The objective of this experiment was to determine the effect of mifepristone, a progesterone receptor antagonist, on pregnancy and secretion of steroids, pregnancy-specific protein B (PSPB) and prostaglandins at mid-pregnancy in ewes. Ninety-day pregnant ewes were ovariectomized (OVX) and treatments were initiated 72 h post-OVX. Ewes received (1) vehicle, (2) prostaglandin F 2α (PGF 2α, 8 mg/58 kg/bw, i.m.) 84 h post-OVX, (3) mifepristone (50 mg intrajugular at 72, 84, 96, and 108 h post-OVX), (4) mifepristone (50 mg)+ PGF 2 α , (5) mifepristone (100 mg intrajugular at 72, 84, 96, and 108 h), and (6) mifepristone (100 mg)+ PGF 2 α . Ewes treated with vehicle or PGF 2α alone did not abort ( P≥0.05). But, 60, 80, 60, and 100% of ewes treated with mifepristone (50 mg), mifepristone (50 mg)+ PGF 2 α , mifepristone (100 mg), and mifepristone (100 mg)+ PGF 2 α , respectively, aborted ( P≤0.05). Profiles of progesterone, estradiol-17β, prostaglandin E (PGE), or PSPB did not differ ( P≥0.05) among treatment groups.
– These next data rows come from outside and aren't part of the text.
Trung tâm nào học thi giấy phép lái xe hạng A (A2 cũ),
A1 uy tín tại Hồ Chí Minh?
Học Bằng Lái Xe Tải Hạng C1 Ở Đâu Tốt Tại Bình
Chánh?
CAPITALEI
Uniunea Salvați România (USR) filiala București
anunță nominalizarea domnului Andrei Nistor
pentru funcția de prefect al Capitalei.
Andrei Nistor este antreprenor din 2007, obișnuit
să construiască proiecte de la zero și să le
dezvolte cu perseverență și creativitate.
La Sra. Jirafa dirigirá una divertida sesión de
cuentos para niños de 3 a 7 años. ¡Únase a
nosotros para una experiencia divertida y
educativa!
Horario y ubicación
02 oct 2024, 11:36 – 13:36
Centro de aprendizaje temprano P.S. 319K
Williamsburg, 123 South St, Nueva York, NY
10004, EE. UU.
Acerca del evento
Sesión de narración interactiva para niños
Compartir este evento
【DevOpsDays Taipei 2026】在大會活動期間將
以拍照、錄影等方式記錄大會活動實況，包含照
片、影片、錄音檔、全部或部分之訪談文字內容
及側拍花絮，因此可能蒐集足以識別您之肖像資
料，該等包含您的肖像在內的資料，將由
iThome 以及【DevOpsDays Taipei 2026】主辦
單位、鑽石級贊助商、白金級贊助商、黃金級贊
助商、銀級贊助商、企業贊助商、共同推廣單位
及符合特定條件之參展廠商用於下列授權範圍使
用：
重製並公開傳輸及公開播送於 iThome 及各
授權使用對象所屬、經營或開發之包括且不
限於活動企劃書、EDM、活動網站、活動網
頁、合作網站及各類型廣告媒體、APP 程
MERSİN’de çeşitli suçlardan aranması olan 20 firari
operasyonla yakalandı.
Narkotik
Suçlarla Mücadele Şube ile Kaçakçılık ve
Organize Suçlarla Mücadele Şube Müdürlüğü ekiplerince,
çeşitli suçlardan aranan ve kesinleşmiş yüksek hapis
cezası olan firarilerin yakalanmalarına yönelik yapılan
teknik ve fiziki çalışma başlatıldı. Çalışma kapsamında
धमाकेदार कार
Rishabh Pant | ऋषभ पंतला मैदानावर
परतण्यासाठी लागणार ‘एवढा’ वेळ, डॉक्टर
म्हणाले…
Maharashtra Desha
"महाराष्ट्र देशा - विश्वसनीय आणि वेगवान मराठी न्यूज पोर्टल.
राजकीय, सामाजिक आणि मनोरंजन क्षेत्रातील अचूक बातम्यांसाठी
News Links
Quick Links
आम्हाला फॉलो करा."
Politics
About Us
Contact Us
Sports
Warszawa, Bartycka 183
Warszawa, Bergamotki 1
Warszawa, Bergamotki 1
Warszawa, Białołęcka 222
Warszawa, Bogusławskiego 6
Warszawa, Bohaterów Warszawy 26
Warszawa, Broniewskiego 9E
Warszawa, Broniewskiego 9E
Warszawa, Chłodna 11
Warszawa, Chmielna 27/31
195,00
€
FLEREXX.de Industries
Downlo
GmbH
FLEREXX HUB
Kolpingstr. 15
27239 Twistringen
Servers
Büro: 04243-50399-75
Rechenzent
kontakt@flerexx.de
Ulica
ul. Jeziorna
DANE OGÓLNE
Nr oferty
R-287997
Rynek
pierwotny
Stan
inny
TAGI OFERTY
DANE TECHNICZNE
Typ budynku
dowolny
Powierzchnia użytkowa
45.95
Profiles of PGF 2α of treatment groups receiving mifepristone with or without PGF 2α differed ( P<0.05) from vehicle or PGF 2α alone-treated ewes. It is concluded that progesterone actions are necessary to suppress uterine/placental secretion of PGF 2α and that maintenance of critical progesterone: estradiol-17β and PGE:PGF 2α ratios are necessary for maintenance of pregnancy.